Scott W: A major challenge is the same challenge that exists in integrating primary health with any specialty area. Healthcare providers are largely oriented to focusing on the problem at hand, and do not necessarily feel able or equipped to take the time to understand the relationship between the various health problems a patient may have, including behavioral health. I believe to successfully integrate a patient’s different healthcare needs, there may need to be a professional (nurse) or paraprofessional (trained technician) who can serve as a care manager. Obviously, adding this expense would need to have some criteria and parameters to be cost effective.
Anyone who has an older family member or friend who has multiple health problems and a variety of medications knows that there can often be medical and/or psychiatric complications from the interactions of those medications. To me, and perhaps using an overly simple definition and context, integration means care management.
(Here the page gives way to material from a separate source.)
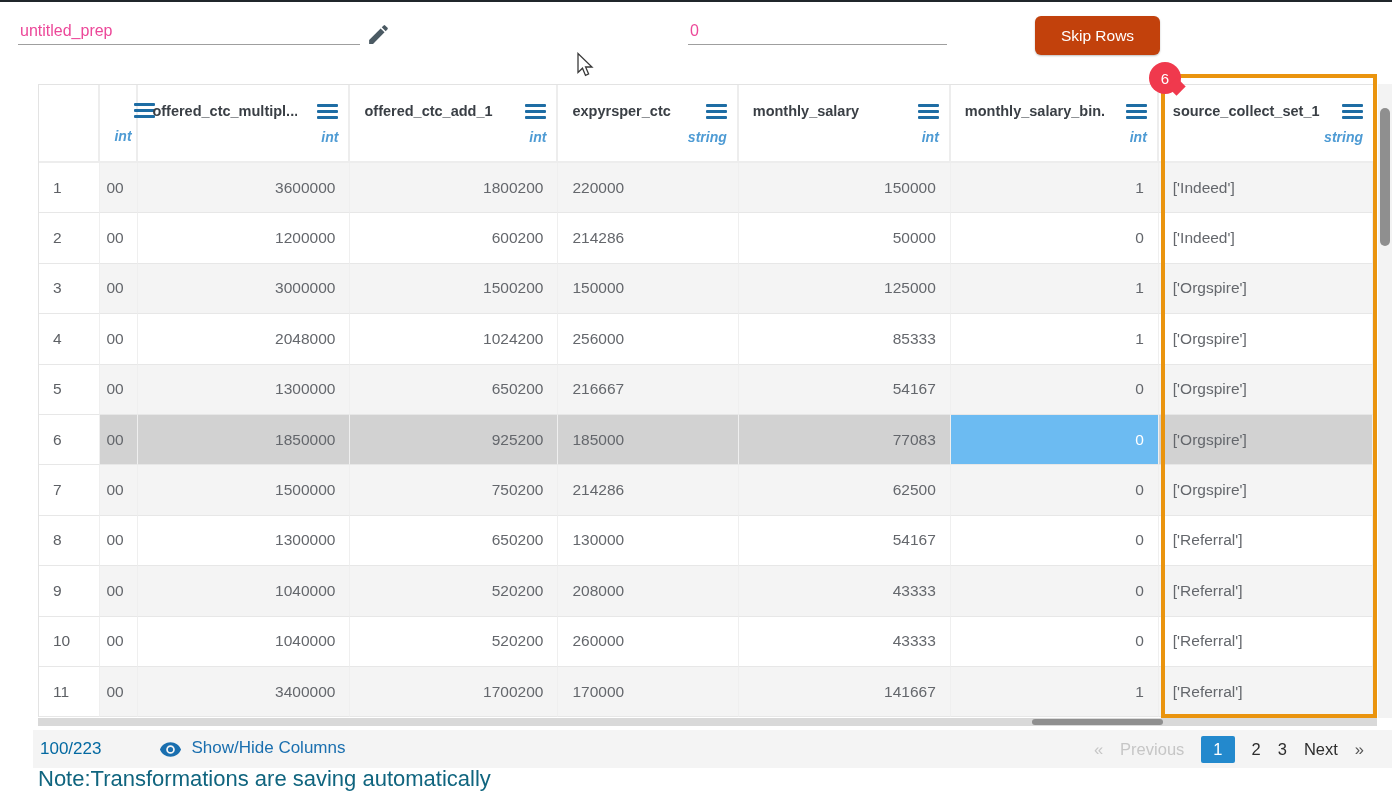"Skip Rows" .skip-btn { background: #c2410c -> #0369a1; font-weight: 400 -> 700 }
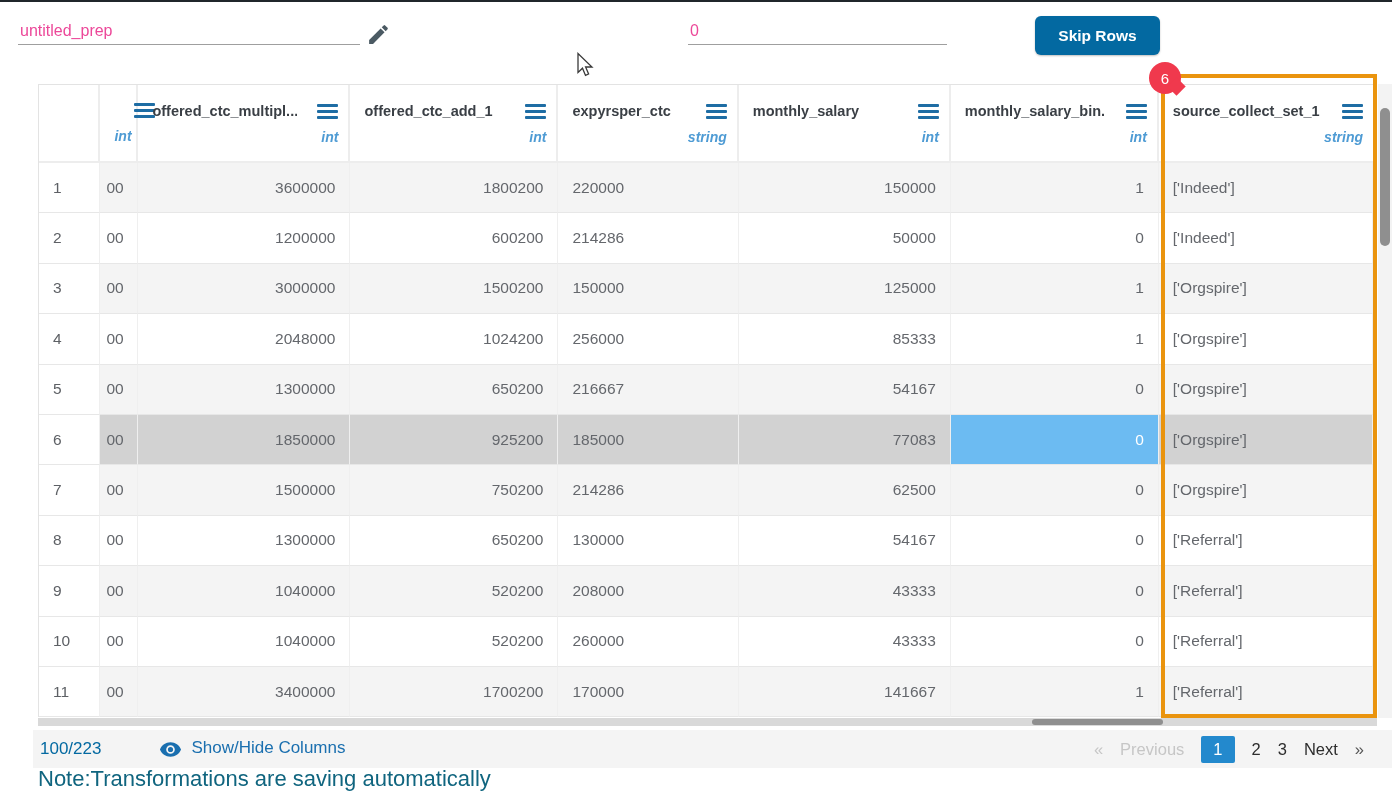"int" .h-type { font-size: 14px -> 18px; font-style: italic -> none; margin-top: 10px -> 20px }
Ally L: The medical field has not experienced peer/family/youth/young adult involvement to the same extent that mental health has. They don’t yet understand the value or that we as peers and family members can understand the complexity of integration. We have made great strides in this area within mental health (always more work to be done) but it feels like we’re starting at square one with medical professionals in the development of statewide integration, Coordinated Care Organizations and Health Homes that is occurring here in Oregon.
The other challenge is the medical model. Mental health has operated under the medical model for many years as far as billing (Medicaid and private insurance); however, there are other elements of the medical model that do not translate well when it comes to practice. For example, the measuring of outcomes. Recovery is more easily measured when we are looking at physical illness or injury. Recovery in mental health and/or addiction is more subjective. The person in recovery determines what recovery looks like for them, not whether the rash is gone or the broken bone has healed. A mental health professional or family member’s definition of recovery for their “patient” or loved one may be very different than for the person working toward their self-defined recovery.
Cindy L: Reimbursement? I will be graduating in a year with my Psych Nurse Practitioner finding my place will be challenging
*The question was also posted in these groups: Behavioral Healthcare Magazine Group, Mental Health Networking, The Friends of SAMHSA. Several of the comments came from these groups.